● **What you are asked to do**: Please update these entries by replacing every "Merged PR" with "Merged pull request", leaving everything else unchanged.

● **Extracted data**:
_____
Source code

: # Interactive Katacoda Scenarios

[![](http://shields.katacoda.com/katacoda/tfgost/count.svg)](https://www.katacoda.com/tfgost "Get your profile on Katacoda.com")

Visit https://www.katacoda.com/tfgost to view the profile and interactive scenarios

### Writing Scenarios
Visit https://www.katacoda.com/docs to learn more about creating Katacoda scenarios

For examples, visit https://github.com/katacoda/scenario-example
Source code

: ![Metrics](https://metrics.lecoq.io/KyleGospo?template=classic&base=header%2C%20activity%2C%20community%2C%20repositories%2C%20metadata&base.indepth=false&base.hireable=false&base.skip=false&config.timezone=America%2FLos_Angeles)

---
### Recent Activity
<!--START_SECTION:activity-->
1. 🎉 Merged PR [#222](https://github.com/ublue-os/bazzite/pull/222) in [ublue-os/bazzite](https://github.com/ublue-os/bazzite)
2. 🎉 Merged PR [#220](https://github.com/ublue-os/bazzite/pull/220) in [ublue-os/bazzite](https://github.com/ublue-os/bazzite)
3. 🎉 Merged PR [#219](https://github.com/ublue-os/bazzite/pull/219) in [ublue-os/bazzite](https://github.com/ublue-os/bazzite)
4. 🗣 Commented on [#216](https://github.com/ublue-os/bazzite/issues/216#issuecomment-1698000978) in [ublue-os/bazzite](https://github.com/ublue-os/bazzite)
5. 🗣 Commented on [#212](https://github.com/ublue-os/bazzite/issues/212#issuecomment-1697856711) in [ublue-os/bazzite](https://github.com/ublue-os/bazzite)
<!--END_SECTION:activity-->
_____
● **Response to the exercise**:
Source code

: # Interactive Katacoda Scenarios

[![](http://shields.katacoda.com/katacoda/tfgost/count.svg)](https://www.katacoda.com/tfgost "Get your profile on Katacoda.com")

Visit https://www.katacoda.com/tfgost to view the profile and interactive scenarios

### Writing Scenarios
Visit https://www.katacoda.com/docs to learn more about creating Katacoda scenarios

For examples, visit https://github.com/katacoda/scenario-example
Source code

: ![Metrics](https://metrics.lecoq.io/KyleGospo?template=classic&base=header%2C%20activity%2C%20community%2C%20repositories%2C%20metadata&base.indepth=false&base.hireable=false&base.skip=false&config.timezone=America%2FLos_Angeles)

---
### Recent Activity
<!--START_SECTION:activity-->
1. 🎉 Merged pull request [#222](https://github.com/ublue-os/bazzite/pull/222) in [ublue-os/bazzite](https://github.com/ublue-os/bazzite)
2. 🎉 Merged pull request [#220](https://github.com/ublue-os/bazzite/pull/220) in [ublue-os/bazzite](https://github.com/ublue-os/bazzite)
3. 🎉 Merged pull request [#219](https://github.com/ublue-os/bazzite/pull/219) in [ublue-os/bazzite](https://github.com/ublue-os/bazzite)
4. 🗣 Commented on [#216](https://github.com/ublue-os/bazzite/issues/216#issuecomment-1698000978) in [ublue-os/bazzite](https://github.com/ublue-os/bazzite)
5. 🗣 Commented on [#212](https://github.com/ublue-os/bazzite/issues/212#issuecomment-1697856711) in [ublue-os/bazzite](https://github.com/ublue-os/bazzite)
<!--END_SECTION:activity-->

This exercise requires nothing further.